One of the major problems western countries face is that conventional options are slow. Nuclear plants take a decade or more from licensing to commissioning (if they succeed at all). Large thermal plants face permitting, environmental opposition, fuel supply constraints, and capital cost inflation. Even upgrading transmission lines and grid backbones often moves glacially in democratic, multi-stakeholder settings. Renewables, on the other hand, particularly solar, with modular design, minimal permit hurdles in many places, and falling cost curves, can deploy faster. Add wind where favourable, and pair with battery storage to smooth intermittency, and you start to see a flexible, responsive “power kit” that can be scaled more nimbly. This is precisely Fugman’s argument; renewables are uniquely positioned right now to fill this gap. They may no longer be speculative growth plays, but essential infrastructure assets, trading below the true value of what they deliver.
Of course, the equation isn’t that simple. You can’t just drop a field of solar panels and call it a day. The intermittency challenge is real. But there is a hope that battery storage and grid technology innovations (smart inverters, demand response, microgrids, aggregation) could rise to the occasion. Storage closes the reliability gap, allowing solar generation to serve peak afternoon demand (or even evening) rather than being cast off when it’s abundant. As costs for lithium-ion, solid-state, flow batteries and other storage technologies continue to decline, the renewable dream could become reality.
On the grid side, better forecasting, power routing, digital coordination and flexible demand (EV charging schedules, smart loads) make the “renewables + storage + grid” package more robust. Policymakers and regulators are slowly catching up, though not uniformly. Thus, the investment isn’t purely in solar farms. It’s in integrated systems: storage, controls, software, transmission, and balancing capacity. The winners will be those who can combine these pieces into scalable, low-risk, low-cost bundles.
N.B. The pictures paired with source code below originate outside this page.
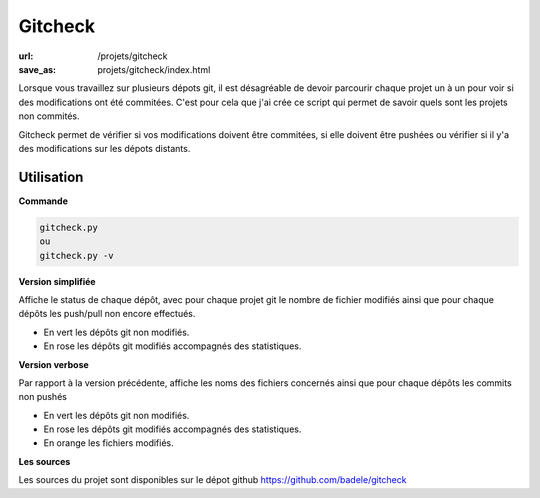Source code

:Gitcheck
########

:url: /projets/gitcheck
:save_as: projets/gitcheck/index.html

Lorsque vous travaillez sur plusieurs dépots git, il est désagréable de devoir parcourir chaque projet un à un pour voir si des modifications ont été commitées. C'est pour cela que j'ai crée ce script qui permet de savoir quels sont les projets non commités.

Gitcheck permet de vérifier si vos modifications doivent être commitées, si elle doivent être pushées ou vérifier si il y'a des modifications sur les dépots distants.


Utilisation
-----------

**Commande**

.. sourcecode:: bash

   gitcheck.py
   ou
   gitcheck.py -v

**Version simplifiée**

Affiche le status de chaque dépôt, avec pour chaque projet git le nombre de fichier modifiés ainsi que pour chaque dépôts les push/pull non encore effectués.


.. image:: /static/gitcheck.png
   :width: 75%
   :alt: gitcheck simple capture

- En vert les dépôts git non modifiés.
- En rose les dépôts git modifiés accompagnés des statistiques.


**Version verbose**

Par rapport à la version précédente, affiche les noms des fichiers concernés ainsi que pour chaque dépôts les commits non pushés

.. image:: /static/gitcheck_verbose.png
   :width: 75%
   :alt: gitcheck verbose capture

- En vert les dépôts git non modifiés.
- En rose les dépôts git modifiés accompagnés des statistiques.
- En orange les fichiers modifiés.

**Les sources**

Les sources du projet sont disponibles sur le dépot github https://github.com/badele/gitcheck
But again, renewables are cheap for a reason. The path forward is strewn with risks that investors and policymakers alike should not underestimate. Policy uncertainty remains one of the biggest threats: renewable projects often depend on subsidies, feed-in tariffs, tax credits, and predictable grid access rules, any of which can shift with a change in political priorities, derailing project economics overnight. Look at the recent woes of Danish wind darling Ørsted. Even when policy support is stable, physical infrastructure can be a bottleneck. In many jurisdictions, transmission capacity is already stretched, interconnection queues are years long, and permitting delays add friction, slowing deployment and creating regional power bottlenecks.
Meanwhile, the materials that make renewables possible (lithium, cobalt, nickel, and rare earths) expose the industry to the same geopolitical and supply chain vulnerabilities that fossil fuels once did. Market dynamics add further complexity. In some regions, an excess of solar capacity can depress local power prices or force curtailment when the sun shines brightest, eroding returns unless storage and demand flexibility evolve in tandem.
Finally, execution risk should not be underestimated; building and operating solar-plus-storage projects at scale requires technical precision, disciplined logistics, and robust financing, and delays or underperformance can quickly erode margins.
Renewables may not succeed everywhere nor without friction, but their combination of option value, strategic urgency, and relative cheapness makes them a higher-conviction bet than most investors realise at the moment.